Présidentielle du 28 décembre : Abdoulaye Yéro Baldé conteste les résultats provisoires et annonce des recours

Au lendemain de la publication des résultats provisoires de l’élection présidentielle du 28 décembre, le candidat du FRONDEG, Abdoulaye Yéro Baldé, s’est exprimé ce mercredi devant la presse pour dénoncer ce qu’il qualifie d’irrégularités électorales et annoncer des actions légales.
Selon les résultats officiels proclamés, Abdoulaye Yéro Baldé est classé en deuxième position. Toutefois, le candidat affirme que ces chiffres « ne reflètent pas la volonté populaire ».
Il soutient que dans les zones où les électeurs ont pu voter librement, sans pression ni intimidation, et où les procès-verbaux ont été établis et transmis normalement, « le verdict populaire a été clair » en sa faveur.
Il annonce que son camp entend « user de toutes les voies légales » pour exiger, selon ses termes, « un rétablissement de la vérité ».

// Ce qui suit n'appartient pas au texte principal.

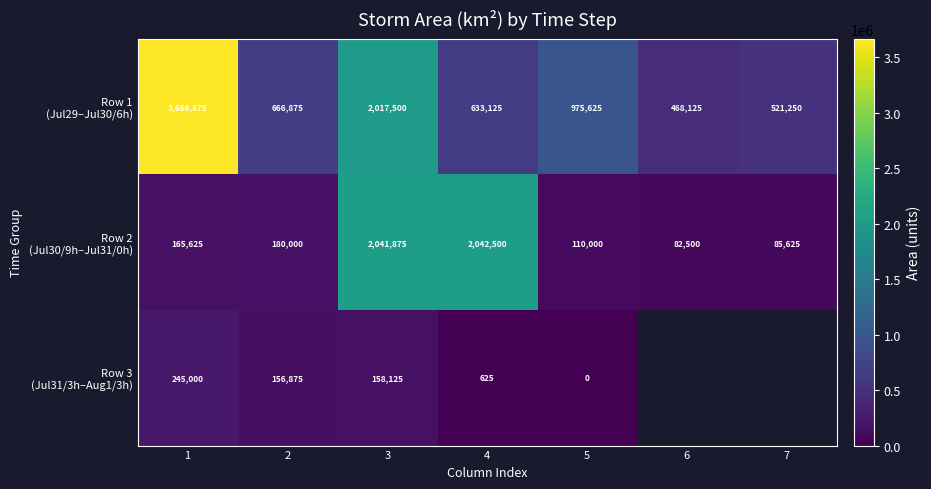

What is the total value across all series at 2?

1003750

Dans une déclaration au ton grave, le candidat du FRONDEG estime que les résultats publiés constituent une « suppression de la souveraineté du citoyen », tout en affirmant que cette situation ne saurait effacer durablement la volonté populaire.
Il considère que les résultats issus des urnes, tels qu’il les interprète, confirment son camp comme « la principale alternative civile » autour de laquelle se seraient mobilisés de nombreux Guinéens.
Abdoulaye Yéro Baldé a par ailleurs tenu à préciser qu’il n’appellerait pas la population à des actions mettant des vies en danger. Il insiste sur le caractère politique et stratégique de sa démarche, orientée vers la construction et non la destruction, privilégiant la responsabilité, la fermeté dans la vérité et le dialogue plutôt que la violence.
Le candidat rappelle que le message des électeurs portait, selon lui, sur des attentes concrètes : amélioration du système éducatif et sanitaire, création d’emplois, développement des infrastructures, accès à l’énergie et mise en place d’un État fonctionnant avec discipline, efficacité et intégrité. Il affirme que ce programme a été plébiscité là où les citoyens ont pu s’exprimer librement, constituant ainsi un « mandat civil ».
Enfin, Abdoulaye Yéro Baldé souligne que la stabilité du pays passe par le respect de la représentation civile et de la voix des citoyens. Il se dit prêt à assumer un rôle central dans la vie nationale, dans le respect des institutions, tout en réaffirmant que ses équipes juridiques sont déjà mobilisées pour saisir la Cour suprême afin de contester les résultats provisoires.